The online game finishes on October 15, so all those “researchers” out there are prompted to hand in their findings pronto.

Check it out: http://www.tulseluperjourney.com/

New Line Cinema CEOs interview on Charlie Rose

New Line Cinema CEOs Bob Shaye and Michael Lynne were interviewed on the Charlie Rose show. They talk about the importance of franchise sequels being equal to or better each time; online fans and Snakes on a Plane; digital on-demand cinemas; simultaneous release across media; audience testing; gambling on Lord of the Rings; merging with Ted Turner and then TimeWarner; the importance of passion…

Trebor Scholz’s History of the Social Web

After my post about Danah Boyd’s exploration of the history of social network sites, Trebor Scholz has developed his own. It is pretty comprehensive:

This is a cross-cultural, critical history of social life on the Internet. It captures technical, cultural, and political events that influenced the evolution of computer-assisted person-to-person communication via the net. Acknowledging the role of grassroots movements, this history does not solely focus on mainstream culture with all its mergers, acquisitions, sales and markets, and the (mostly male) geeks, engineers, scientists, and garage entrepreneurs who implemented their dreams in hardware and software. It does trace the changing nature of labor and typologies of those who create value online as much as it searches for changing approaches toward control, privacy, and intellectual property. This history shows strategies for direct social change based on the technologies and practices, which already exist.
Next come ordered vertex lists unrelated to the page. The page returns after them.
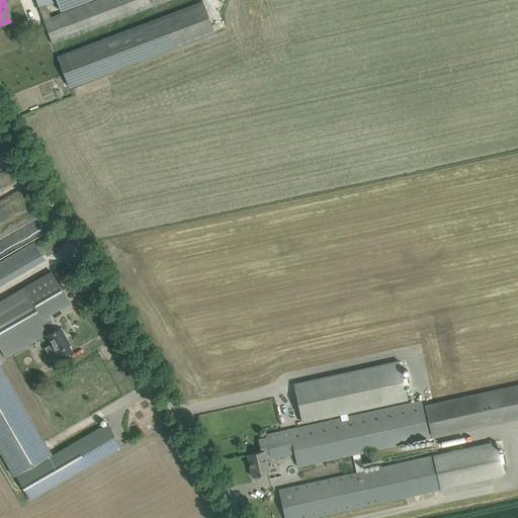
[(36,0),(45,20),(51,17),(47,5),(57,1),(61,11),(89,0),(36,0)]
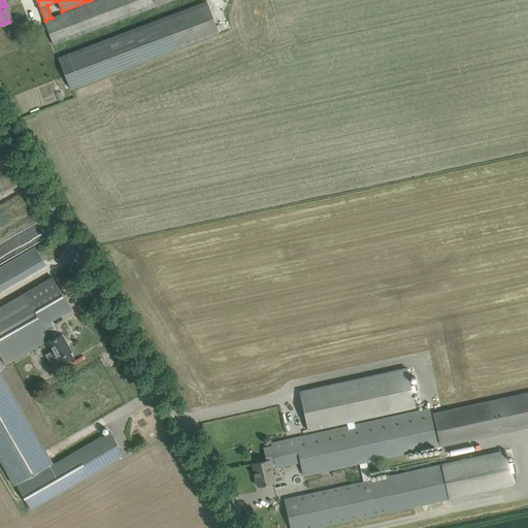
[(98,0),(52,18),(45,21),(46,24),(55,44),(170,0),(98,0)]
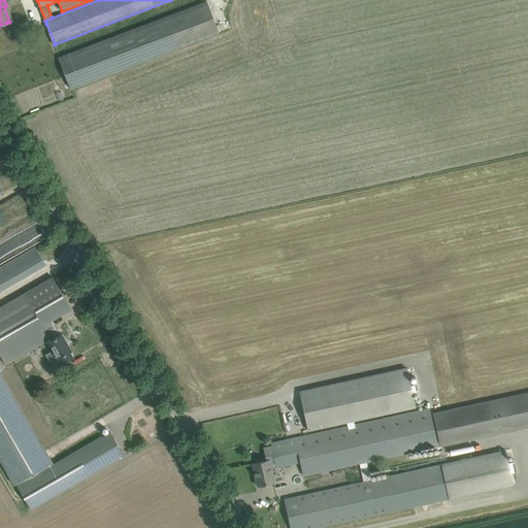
[(70,89),(219,33),(206,0),(58,56),(70,89)]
Emphasizing the role of women whenever possible, this history shows that the interests of those who used the Net as social platform shaped it in the interplay of military, scientific, entrepreneurial, activist, artistic, and altruistic agendas. The evolution of the Social Web was driven by fear, desire (to be with others), and fandom. By no means exclusively an American story, it shows instances in which users succeeded when striving for open access, jointly negotiating with corporate platform-providers.